This is based on a problem that came up today. During the course of this problem I realized that I wasn't so sure I understood the relationship between wattage and heat produced.

In the past we did a test in the lab using .305 Ω /ft wire. The jacket is rated for 150C. We were able to get about 6.5A (at 3.66V) out of it at 24C ambient, with out exceeding the jacket rating. I want to estimate what the ampacity of 0.027 Ω/ft wire is. So I am wondering if I did it correctly, because this amperage seems a little high for the wire to handle, then again most copper wire is only rated at 90C.

So the math I did on it was this

So you do

.305 * 2 = .61 Ω /ft

**6A**^2 * .61 Ω = 21.62W (I^2*r = W)

21.96W * / 2ft = 10.98 W/ ft

So would it be safe to assume that if I did the same with a 0.027w/ft wire with the same jacked I would arrive at this amperage?

If you start with

11W/ft * 2ft = 22W

0.027 Ω * 2ft = .054 Ω

Sqrt(22W/(0.054 Ω)) = **20.18A**

ETA: we are planning on testing this tomorrow when we get some wire in. So we shall find out.

## Best Answer

I don't quite follow your calculations. But if you are doing I^2 *R as the power, and assuming the same max power for each wire.. then that's what I would have done.

However I went here and it looks like I*R is about constant. (?)

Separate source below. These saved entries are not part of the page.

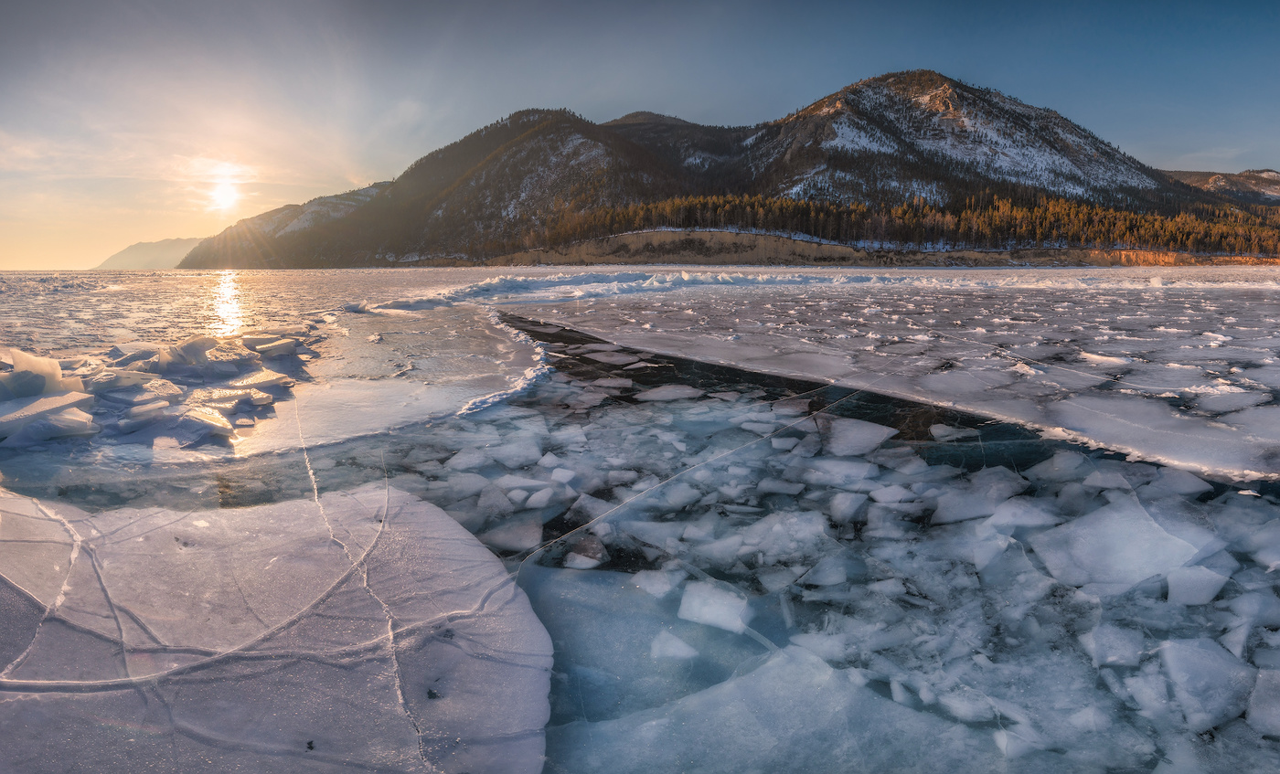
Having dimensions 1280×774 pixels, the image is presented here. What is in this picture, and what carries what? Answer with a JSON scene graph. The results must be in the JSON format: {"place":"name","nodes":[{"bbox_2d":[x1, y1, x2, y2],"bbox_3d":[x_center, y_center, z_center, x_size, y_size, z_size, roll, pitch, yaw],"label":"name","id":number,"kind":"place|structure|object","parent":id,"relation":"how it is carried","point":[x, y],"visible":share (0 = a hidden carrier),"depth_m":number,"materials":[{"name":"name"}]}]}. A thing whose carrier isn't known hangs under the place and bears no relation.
{"place":"outdoors","nodes":[
{"label":"outdoors","id":0,"kind":"place"},
{"bbox_2d":[94,236,203,269],"label":"distant hill","id":1,"kind":"structure","parent":0,"point":[172,243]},
{"bbox_2d":[207,176,240,212],"label":"sun","id":2,"kind":"structure","parent":0,"point":[224,196],"materials":[{"name":"white"}]},
{"bbox_2d":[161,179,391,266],"label":"hill","id":3,"kind":"structure","parent":0,"point":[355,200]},
{"bbox_2d":[0,266,1279,773],"label":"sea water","id":4,"kind":"structure","parent":0,"point":[390,275],"materials":[{"name":"liquid"}]},
{"bbox_2d":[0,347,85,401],"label":"ice block","id":5,"kind":"object","parent":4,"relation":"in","point":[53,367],"visible":0.85,"depth_m":7.94,"materials":[{"name":"white ice"}]},
{"bbox_2d":[0,390,97,442],"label":"ice block","id":6,"kind":"object","parent":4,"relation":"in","point":[56,400],"visible":0.95,"depth_m":7.29,"materials":[{"name":"white ice"}]},
{"bbox_2d":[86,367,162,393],"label":"ice chunk","id":7,"kind":"object","parent":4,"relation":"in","point":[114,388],"visible":0.73,"depth_m":9.06,"materials":[{"name":"white ice"}]},
{"bbox_2d":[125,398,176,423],"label":"ice chunk","id":8,"kind":"object","parent":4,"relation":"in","point":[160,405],"visible":0.92,"depth_m":7.89,"materials":[{"name":"white ice"}]},
{"bbox_2d":[0,329,319,448],"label":"ice chunks","id":9,"kind":"object","parent":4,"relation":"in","point":[46,402],"visible":0.88,"depth_m":8.80,"materials":[{"name":"white ice"}]},
{"bbox_2d":[154,335,218,367],"bbox_3d":[-5.789,-0.432,10.272,0.600,0.371,0.638,0,9,0],"label":"ice chunk","id":10,"kind":"object","parent":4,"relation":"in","point":[184,349],"visible":0.87,"depth_m":10.12,"materials":[{"name":"white ice"}]},
{"bbox_2d":[181,405,236,437],"bbox_3d":[-4.267,0.321,7.675,0.765,0.227,0.658,0,9,0],"label":"ice chunk","id":11,"kind":"object","parent":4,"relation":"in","point":[212,421],"visible":0.9,"depth_m":7.56,"materials":[{"name":"white ice"}]},
{"bbox_2d":[225,368,292,394],"bbox_3d":[-4.861,-0.057,9.886,0.947,0.231,0.763,0,9,0],"label":"ice chunk","id":12,"kind":"object","parent":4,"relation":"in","point":[250,380],"visible":0.86,"depth_m":9.79,"materials":[{"name":"white ice"}]},
{"bbox_2d":[239,332,309,354],"bbox_3d":[-6.053,-0.678,13.087,1.166,0.306,0.931,0,9,0],"label":"ice chunk","id":13,"kind":"object","parent":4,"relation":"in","point":[250,342],"visible":0.89,"depth_m":12.88,"materials":[{"name":"white ice"}]},
{"bbox_2d":[0,484,551,773],"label":"ice floe","id":14,"kind":"object","parent":4,"relation":"in","point":[414,513],"visible":0.94,"depth_m":3.44,"materials":[{"name":"white ice"}]},
{"bbox_2d":[223,302,543,457],"bbox_3d":[-4.329,-0.340,12.524,6.619,0.559,10.391,0,9,0],"label":"ice floe","id":15,"kind":"object","parent":4,"relation":"in","point":[336,407],"visible":0.65,"depth_m":10.60,"materials":[{"name":"white ice"}]},
{"bbox_2d":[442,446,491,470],"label":"ice chunk","id":16,"kind":"object","parent":4,"relation":"in","point":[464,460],"visible":0.94,"depth_m":6.87,"materials":[{"name":"white ice"}]},
{"bbox_2d":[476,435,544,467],"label":"ice chunk","id":17,"kind":"object","parent":4,"relation":"in","point":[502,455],"visible":0.92,"depth_m":6.96,"materials":[{"name":"white ice"}]},
{"bbox_2d":[479,516,543,552],"bbox_3d":[-0.843,0.960,5.181,0.437,0.161,0.516,0,9,0],"label":"ice chunk","id":18,"kind":"object","parent":4,"relation":"in","point":[516,539],"visible":0.93,"depth_m":5.12,"materials":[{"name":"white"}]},
{"bbox_2d":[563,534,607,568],"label":"ice chunk","id":19,"kind":"object","parent":4,"relation":"in","point":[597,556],"visible":0.97,"depth_m":4.78,"materials":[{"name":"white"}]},
{"bbox_2d":[349,269,875,312],"bbox_3d":[0.610,-4.864,38.296,25.190,1.374,17.863,0,9,0],"label":"ice ridge","id":20,"kind":"structure","parent":4,"relation":"on","point":[623,277],"depth_m":36.69,"materials":[{"name":"white ice"}]},
{"bbox_2d":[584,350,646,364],"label":"ice floe","id":21,"kind":"object","parent":4,"relation":"in","point":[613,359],"visible":0.92,"depth_m":13.34,"materials":[{"name":"white"}]},
{"bbox_2d":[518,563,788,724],"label":"ice floe","id":22,"kind":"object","parent":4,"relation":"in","point":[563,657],"visible":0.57,"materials":[{"name":"blue ice"}]},
{"bbox_2d":[630,568,682,597],"bbox_3d":[0.115,1.050,4.330,0.269,0.123,0.321,0,9,0],"label":"ice chunk","id":23,"kind":"object","parent":4,"relation":"in","point":[661,590],"visible":0.95,"depth_m":4.28,"materials":[{"name":"white ice"}]},
{"bbox_2d":[634,384,703,402],"bbox_3d":[0.375,0.094,10.140,0.858,0.157,0.824,0,9,0],"label":"ice floe","id":24,"kind":"object","parent":4,"relation":"in","point":[677,390],"visible":0.94,"depth_m":10.07,"materials":[{"name":"white ice"}]},
{"bbox_2d":[649,630,698,660],"bbox_3d":[0.164,1.198,3.751,0.219,0.121,0.258,0,9,0],"label":"ice chunk","id":25,"kind":"object","parent":4,"relation":"in","point":[682,647],"visible":0.96,"depth_m":3.69,"materials":[{"name":"white ice"}]},
{"bbox_2d":[675,581,753,631],"bbox_3d":[0.393,1.098,4.030,0.344,0.170,0.420,0,9,0],"label":"ice chunk","id":26,"kind":"object","parent":4,"relation":"in","point":[732,616],"visible":0.93,"depth_m":3.95,"materials":[{"name":"white ice"}]},
{"bbox_2d":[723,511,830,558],"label":"ice chunk","id":27,"kind":"object","parent":4,"relation":"in","point":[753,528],"visible":0.85,"depth_m":4.76,"materials":[{"name":"white ice"}]},
{"bbox_2d":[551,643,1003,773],"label":"ice floe","id":28,"kind":"object","parent":4,"relation":"in","point":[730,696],"visible":0.82,"depth_m":2.99,"materials":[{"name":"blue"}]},
{"bbox_2d":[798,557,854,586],"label":"ice chunk","id":29,"kind":"object","parent":4,"relation":"in","point":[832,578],"visible":0.96,"depth_m":4.30,"materials":[{"name":"white ice"}]},
{"bbox_2d":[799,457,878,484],"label":"ice floe","id":30,"kind":"object","parent":4,"relation":"in","point":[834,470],"visible":0.89,"depth_m":6.34,"materials":[{"name":"white ice"}]},
{"bbox_2d":[825,490,869,522],"bbox_3d":[1.407,0.816,5.459,0.377,0.175,0.418,0,9,0],"label":"ice chunk","id":31,"kind":"object","parent":4,"relation":"in","point":[851,506],"visible":0.96,"depth_m":5.39,"materials":[{"name":"white ice"}]},
{"bbox_2d":[821,417,899,455],"bbox_3d":[1.998,0.473,7.582,0.771,0.217,0.903,0,9,0],"label":"ice floe","id":32,"kind":"object","parent":4,"relation":"in","point":[875,432],"visible":0.88,"depth_m":7.46,"materials":[{"name":"white ice"}]},
{"bbox_2d":[499,274,1279,479],"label":"ice floe","id":33,"kind":"object","parent":4,"relation":"on","point":[718,315],"visible":0.93,"depth_m":13.12,"materials":[{"name":"white ice"}]},
{"bbox_2d":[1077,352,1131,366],"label":"ice chunk","id":34,"kind":"object","parent":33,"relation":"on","point":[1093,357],"visible":0.87,"depth_m":11.01,"materials":[{"name":"white ice"}]},
{"bbox_2d":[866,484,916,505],"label":"ice chunk","id":35,"kind":"object","parent":4,"relation":"in","point":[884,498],"visible":0.94,"depth_m":5.65,"materials":[{"name":"white ice"}]},
{"bbox_2d":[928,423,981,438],"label":"ice chunk","id":36,"kind":"object","parent":4,"relation":"in","point":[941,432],"visible":0.92,"depth_m":7.65,"materials":[{"name":"white"}]},
{"bbox_2d":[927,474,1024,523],"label":"ice floe","id":37,"kind":"object","parent":4,"relation":"in","point":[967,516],"visible":0.87,"depth_m":5.31,"materials":[{"name":"white ice"}]},
{"bbox_2d":[983,498,1059,531],"bbox_3d":[2.431,0.836,5.150,0.544,0.176,0.489,0,9,0],"label":"ice chunk","id":38,"kind":"object","parent":4,"relation":"in","point":[1027,523],"visible":0.84,"depth_m":5.08,"materials":[{"name":"white ice"}]},
{"bbox_2d":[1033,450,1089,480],"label":"ice chunk","id":39,"kind":"object","parent":4,"relation":"in","point":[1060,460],"visible":0.86,"depth_m":6.22,"materials":[{"name":"white"}]},
{"bbox_2d":[1079,623,1146,667],"bbox_3d":[2.093,1.117,3.500,0.341,0.135,0.341,0,9,0],"label":"ice chunk","id":40,"kind":"object","parent":4,"relation":"in","point":[1114,657],"visible":0.91,"depth_m":3.44,"materials":[{"name":"white ice"}]},
{"bbox_2d":[1030,497,1220,594],"bbox_3d":[2.752,0.896,4.534,0.968,0.319,0.971,0,9,0],"label":"ice floe","id":41,"kind":"object","parent":4,"relation":"in","point":[1147,535],"visible":0.83,"depth_m":4.41,"materials":[{"name":"white ice"}]},
{"bbox_2d":[1143,466,1211,499],"bbox_3d":[3.772,0.696,5.709,0.462,0.198,0.534,0,9,0],"label":"ice chunk","id":42,"kind":"object","parent":4,"relation":"in","point":[1181,482],"visible":0.77,"depth_m":5.62,"materials":[{"name":"white"}]},
{"bbox_2d":[1167,564,1230,606],"bbox_3d":[2.831,0.996,4.071,0.315,0.168,0.308,0,9,0],"label":"ice chunk","id":43,"kind":"object","parent":4,"relation":"in","point":[1200,600],"visible":0.91,"depth_m":4.00,"materials":[{"name":"white ice"}]},
{"bbox_2d":[1155,635,1250,728],"bbox_3d":[2.276,1.157,3.205,0.438,0.214,0.492,0,9,0],"label":"ice chunk","id":44,"kind":"object","parent":4,"relation":"in","point":[1178,681],"visible":0.92,"depth_m":3.13,"materials":[{"name":"white ice"}]},
{"bbox_2d":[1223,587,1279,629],"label":"ice chunk","id":45,"kind":"object","parent":4,"relation":"in","point":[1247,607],"visible":0.88,"depth_m":3.76,"materials":[{"name":"white ice"}]},
{"bbox_2d":[1246,668,1279,737],"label":"ice chunk","id":46,"kind":"object","parent":4,"relation":"in","point":[1278,710],"visible":0.99,"depth_m":2.99,"materials":[{"name":"white ice"}]},
{"bbox_2d":[0,0,1279,267],"label":"sky","id":47,"kind":"structure","parent":0,"point":[782,88],"materials":[{"name":"blue"}]},
{"bbox_2d":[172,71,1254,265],"label":"mountain","id":48,"kind":"structure","parent":0,"point":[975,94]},
{"bbox_2d":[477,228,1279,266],"label":"shore","id":49,"kind":"structure","parent":0,"point":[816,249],"materials":[{"name":"stone"}]},
{"bbox_2d":[526,190,1279,256],"label":"forest","id":50,"kind":"object","parent":49,"relation":"on","point":[728,219],"visible":0.65,"materials":[{"name":"plant"}]},
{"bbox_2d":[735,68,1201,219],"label":"mountain","id":51,"kind":"structure","parent":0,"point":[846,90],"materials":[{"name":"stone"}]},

(I had to plot it.) Still looks linear.

Maybe someone can tell us both why.

Edit: I*R dependence. (Thanks Spehro, it was suddenly obvious on the drive home.) No matter the thermal loss mechanism (convection, radiation..) It will go as the area of the wire. 2 * pi *r * l (r - radius and l - length), so bigger wire will need more heat to get to a given temperature. (more later)